The Future of Organizational Structures

Shreyas Pandit
4 min readJul 1, 2020

Firms are usually born out of an underlying customer need that hasn’t been adequately met. The journey continues as the firm grows its CUSTOMER CENTRIC FOCUS, utilizing small self-organizing teams that continuously engage with the customer and adapt the firm’s offering accordingly to achieve success.

Inevitably in this journey, the firm grows into a larger organization and it is at this point the focus becomes the ORGANIZATIONAL STRUCTURE. This seemly sudden shift is an odd one. It’s almost as if the focus on organizational structure reflects a certain level of MATURITY; a sense of we did it, we’ve accomplished LEGITIMACY. And in some respects, now, it’s the organizational chart that becomes a way of achieving the goals for the firm. Lost is the customer centric focus that enabled the firm to grow in the first place.

As time goes on, executives seek to rekindle the approach that made them successful. But their focus is on the wrong question, how to design a structure for a customer-centric organization.

The solution is NOT IN THE ORGANIZATIONAL CHART; it is not about shifting who reports to whom or where certain departments should be, the solution is not about adjusting the levels of bureaucracy. We believe the focus needs to return back to the customer; what do they need, what is lacking.

To meet these needs, we believe the organization needs to rely on agility and it needs to run as a NETWORK of self-organizing teams. This isn’t to say the organization needs to revert. There is still a need for the organizational chart. In an unadulterated sense the organizational chart would be for administrative purposes only. But the work will be done once again in self-organizing teams and groups of teams that operate as a network; collecting feedback, developing insights, and arranging resources to achieve specific goals that address specific needs of the customer.

It was a mindset that enabled the firm to be customer centric and grow to the levels it is at. It’s NOT the organizational chart that fueled this growth. The organizational chart promotes rigidity, it enables bureaucracy and results in wasted efforts that determine internal matters like department budgets and resources, it fails to invest in the capabilities required to actually grow the organization and develop a sustainable competitive advantage. IT IS THE ANTITHESIS OF AGILITY. And it is the return to agility that needs to be embraced in order to foster continued growth, especially during times of uncertainty where customer needs are dramatically changing.

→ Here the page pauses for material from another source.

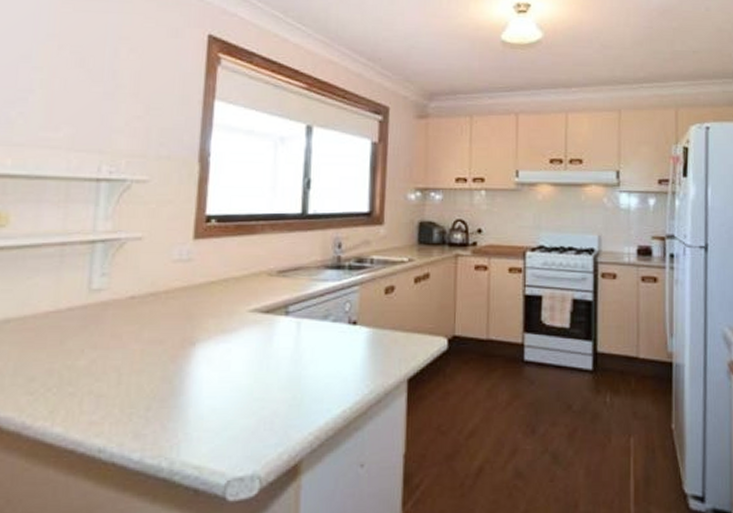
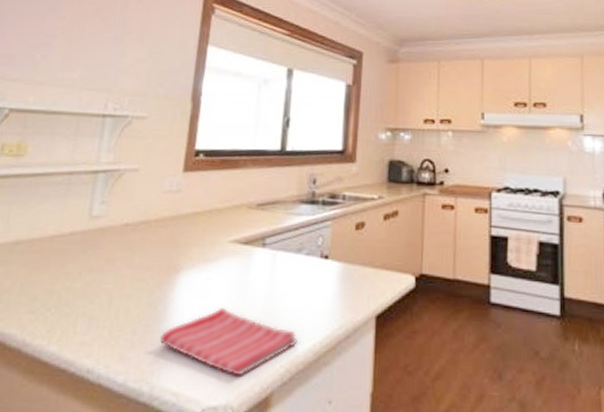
dish towel: none [177,377,327,446] -> present [159,306,298,376]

But agility on its own may not be enough. Organizations can sense and seize the market continuously adopting to the environment but it comes at a toll. Eventually the purpose, the mission becomes too distance and removed from the current operation. Furthermore, agility is geared towards achieving specific objectives and not towards long term strategy, those in an agile mindset typically fail to ask the question, “What should we be doing?”.

Perhaps the bureaucracy can provide a purpose. From a top-down bureaucratic perspective what is clear is the mission, the goal of the organization. Being MISSION DRIVEN establishes a direction of where the organization is heading or wants to move towards, it answers the question “What should we be doing?”. The bureaucratic perspective also brings in discipline, and it plays a key role in evaluating the performance against clearly established metrics but more importantly against the mission itself.

THIS MIX OF AGILITY AND BUREAUCRACY can get us closer to the finish line, but it is not enough to cross it. To meet these needs, we believe the organization needs to run as a NETWORK of self-organizing teams. This isn’t to say the organization needs to revert. There is still a need for the organizational chart. In an unadulterated sense the organizational chart would be for administrative purposes only. But the work to needs to rely on agility and it will be done once again in self-organizing teams and groups of teams that operate as a network; collecting feedback, developing insights, and arranging resources to achieve specific goals that address specific needs of the customer.

Organizations need to embrace the power of networks and run their departments as such. It was after all the customer centric focus that was realized through small self-organizing teams that paved the way for successful growth. The network coupled with a mix of agility and bureaucracy can capture the best of both worlds; keeping the overall mission and legitimacy of the organization while having the customer centric focus.